Tuesday, July 08, 2008

Airline Pricing Idiocy: A Model for Other Businesses?

Two travel news sources we regularly read, Joe Sharkey At Large and Aviation Insight & Perspectives, are frequently railing against the “follow-the-herd-without-the-real-facts” media and/or academic reports about the travel industry that are usually written by folks with little or no (it often seems) travel or business experience.

In the July 7, 2008 Wall St. Journal is an article titled “What E-Tailers Can Learn From Airline Pricing.” The short answer should be a resounding “Nothing,” but the five (yes, five) academic authors suggest internet retailers adopt demand-management pricing strategies.

We’ve done marketing and business consulting for a variety of businesses both large and small, and can’t imagine giving a client advice to adopt the worst pricing/business model we’ve ever encountered – the airlines’ model.

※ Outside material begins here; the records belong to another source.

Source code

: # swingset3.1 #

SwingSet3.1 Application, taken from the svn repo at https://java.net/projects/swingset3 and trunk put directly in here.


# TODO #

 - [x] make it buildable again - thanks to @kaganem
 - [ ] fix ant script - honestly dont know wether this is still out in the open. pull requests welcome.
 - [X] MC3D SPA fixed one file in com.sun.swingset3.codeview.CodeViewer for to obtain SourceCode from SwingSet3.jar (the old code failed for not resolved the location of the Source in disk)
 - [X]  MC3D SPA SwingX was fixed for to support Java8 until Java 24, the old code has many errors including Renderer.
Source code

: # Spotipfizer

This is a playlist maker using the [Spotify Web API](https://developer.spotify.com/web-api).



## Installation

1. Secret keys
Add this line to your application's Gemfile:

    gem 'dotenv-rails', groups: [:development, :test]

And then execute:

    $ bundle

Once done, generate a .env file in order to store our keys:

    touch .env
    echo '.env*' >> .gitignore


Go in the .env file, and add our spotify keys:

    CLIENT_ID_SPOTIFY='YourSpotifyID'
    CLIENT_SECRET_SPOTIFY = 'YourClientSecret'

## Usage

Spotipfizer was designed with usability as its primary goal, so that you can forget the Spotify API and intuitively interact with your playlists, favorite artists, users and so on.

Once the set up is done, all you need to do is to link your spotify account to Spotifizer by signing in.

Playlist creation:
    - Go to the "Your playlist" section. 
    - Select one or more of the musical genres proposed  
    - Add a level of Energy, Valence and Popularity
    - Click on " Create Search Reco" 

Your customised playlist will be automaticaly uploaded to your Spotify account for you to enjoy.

We know travel a little, we know airline operations even less, and we know marketing and customer behavior pretty well. That said, everything we ever encounter (from a consumer’s standpoint) about airline pricing boils down to this: The airlines are saying to us, 1) our product (an airline ticket) has so little real value that we can jack around with the price until you can’t see straight; 2) we’re doing everything we can to game our pricing, so you, Mr. & Mrs. Consumer, might as well try to game us right back; 3) we think we’re building your customer loyalty with “elite” levels and frequent-flyer miles, while actually we’re devaluing our own currency and annoying our best customers in the process; 4) our business model is so flawed that even we don’t really know what anything costs, so we’ll pull prices out of the sand and hope for the best and see what works; 5) my competitor next door sells widgets for xx dollars, so even if we did try to differentiate ourselves with a better product, you, Mr. & Mrs. Consumer, aren’t smart enough to see the difference so we’ll price our product at xx dollars also, and then complain about losing money because we didn’t know how to run our business.

This just makes us tired and we want to jump in the car and drive somewhere, even with gas at $5 per gallon.